Copy every one of the lines below word for word, leaving out the pictures.

┄┄┄┄┄┄┄┄┄┄

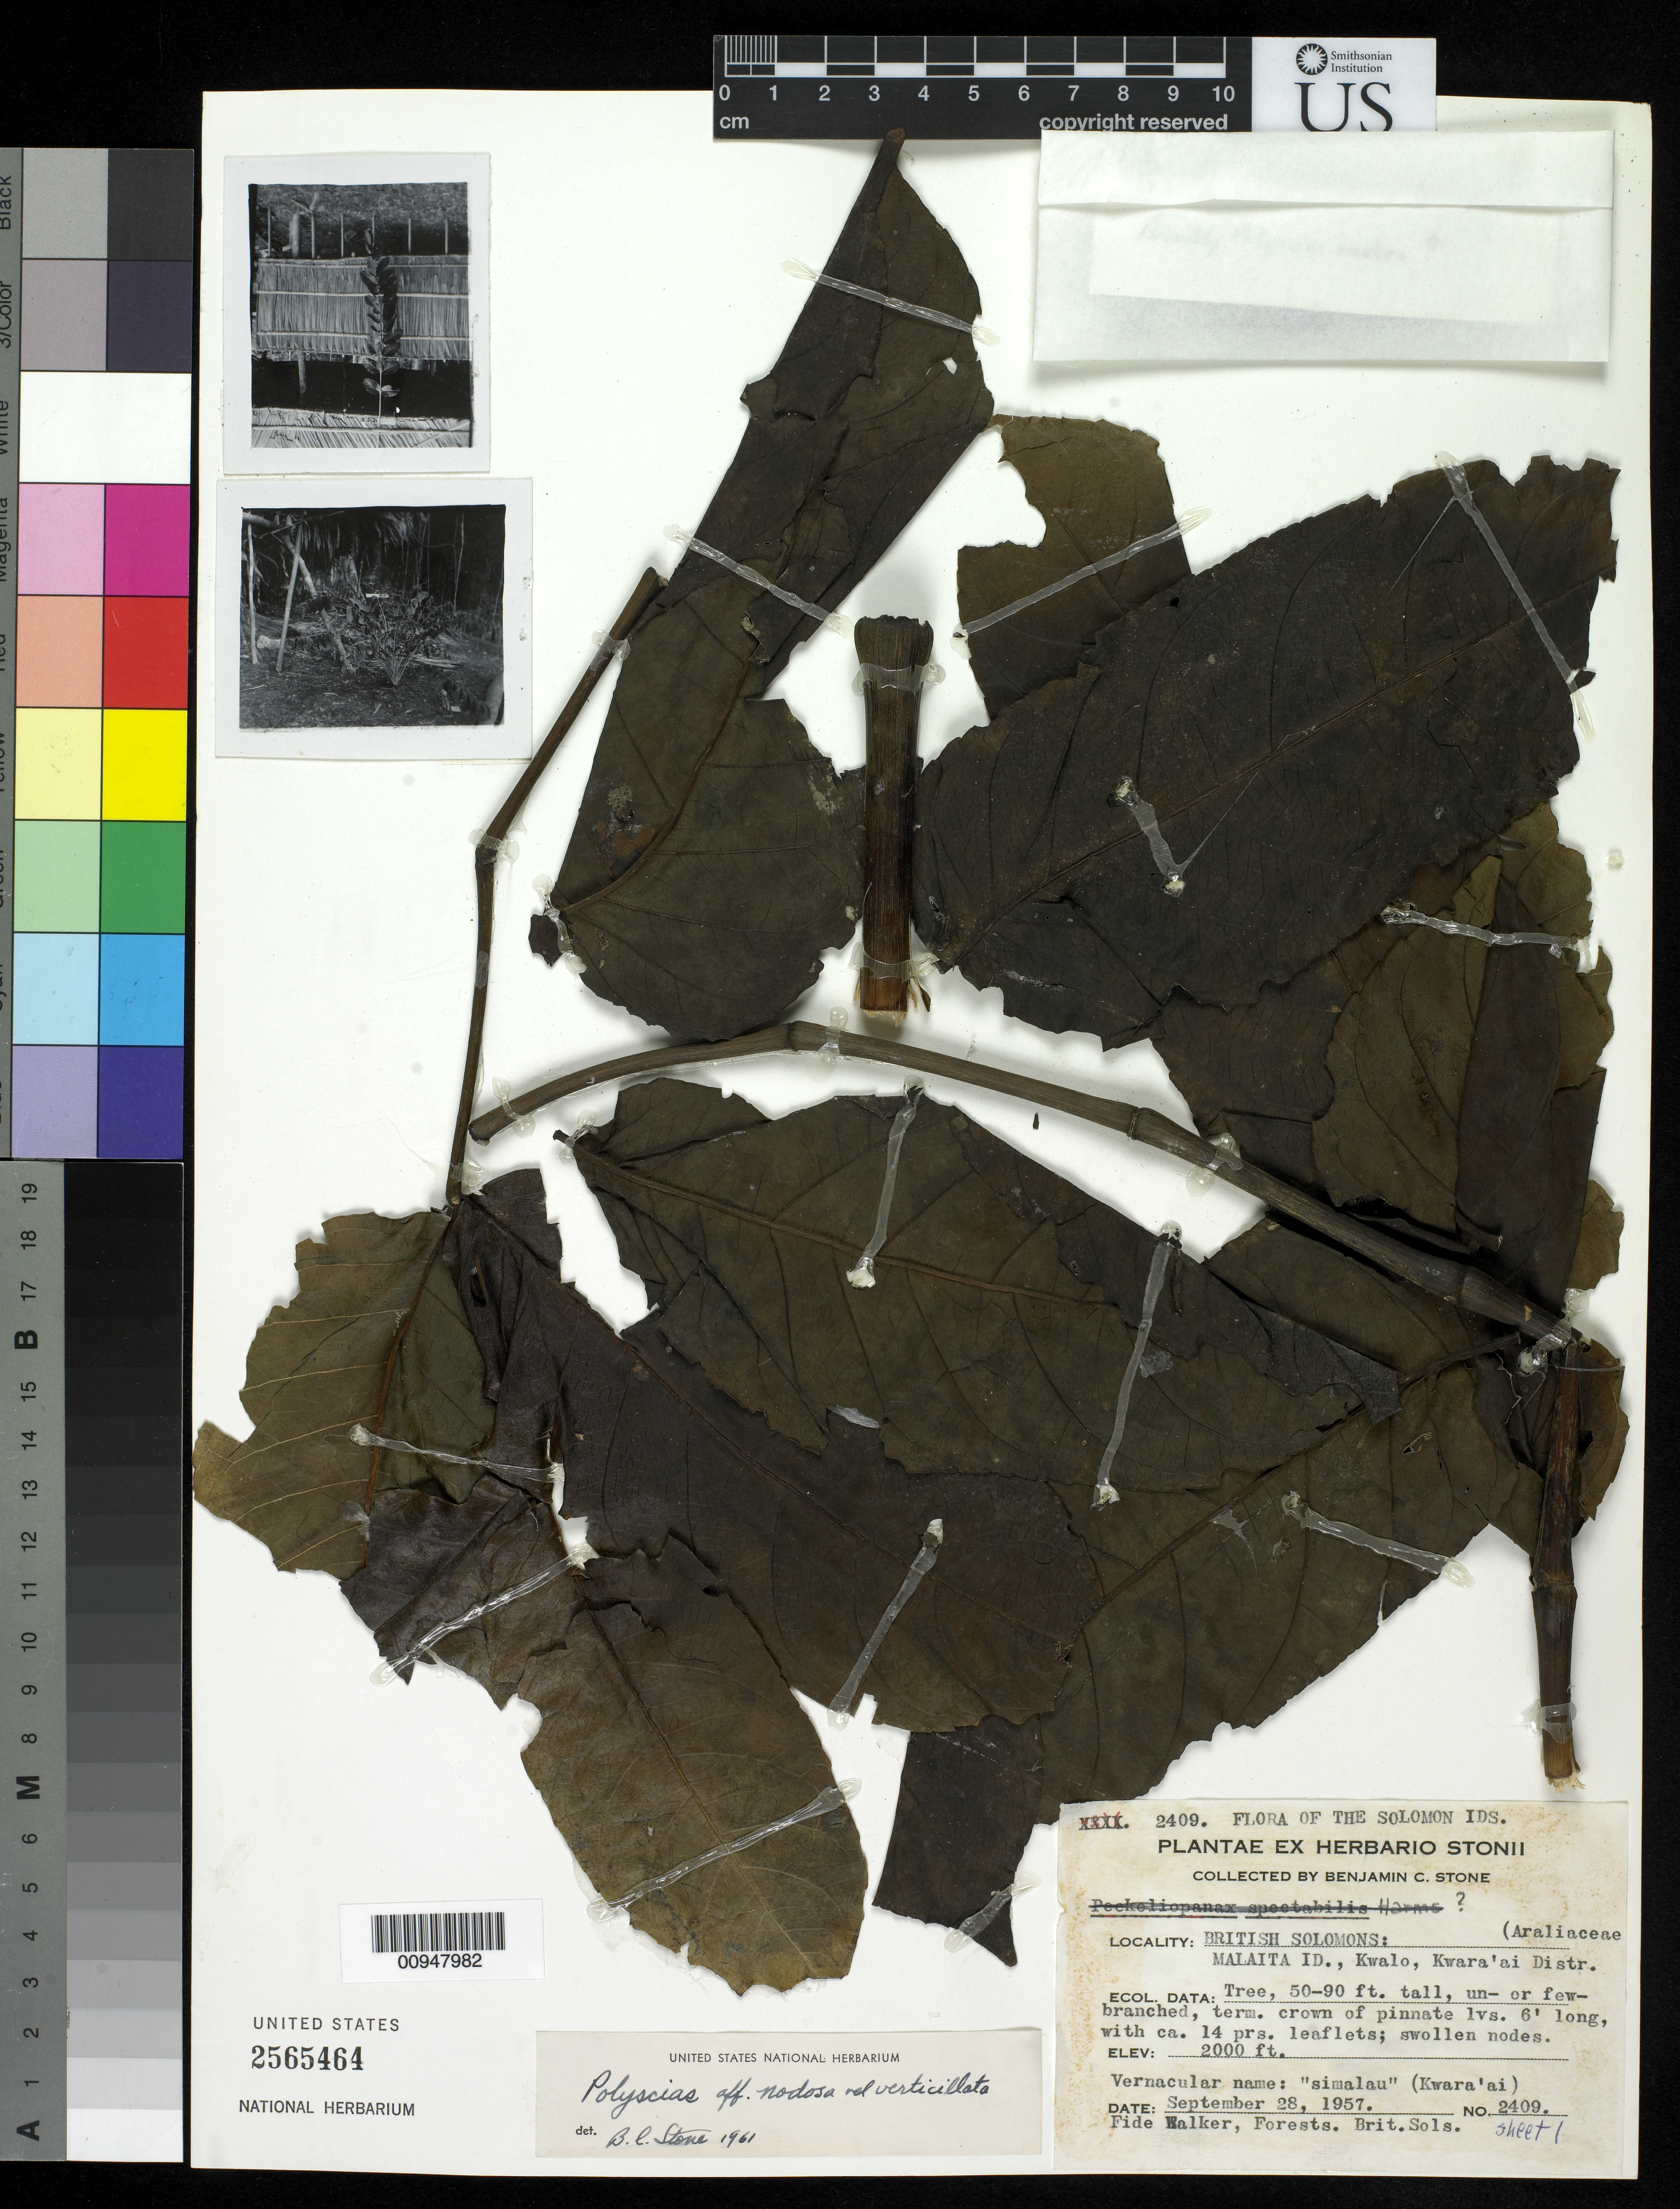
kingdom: Plantae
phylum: Tracheophyta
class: Magnoliopsida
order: Apiales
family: Araliaceae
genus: Polyscias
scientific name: Polyscias nodosa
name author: (Blume) Seem.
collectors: B. C. Stone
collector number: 2409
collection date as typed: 28 Sep 1957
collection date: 1957-09-28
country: Solomon Islands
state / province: Malaita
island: Malaita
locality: Kwalo, Kwara'ai Distr.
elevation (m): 610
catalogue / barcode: US 2565464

┄┄┄┄┄┄┄┄┄┄

SOLUTION BELOW.
kingdom: Plantae
phylum: Tracheophyta
class: Magnoliopsida
order: Apiales
family: Araliaceae
genus: Polyscias
scientific name: Polyscias nodosa
name author: (Blume) Seem.
collectors: B. C. Stone
collector number: 2409
collection date as typed: 28 Sep 1957
collection date: 1957-09-28
country: Solomon Islands
state / province: Malaita
island: Malaita
locality: Kwalo, Kwara'ai Distr.
elevation (m): 610
catalogue / barcode: US 2565464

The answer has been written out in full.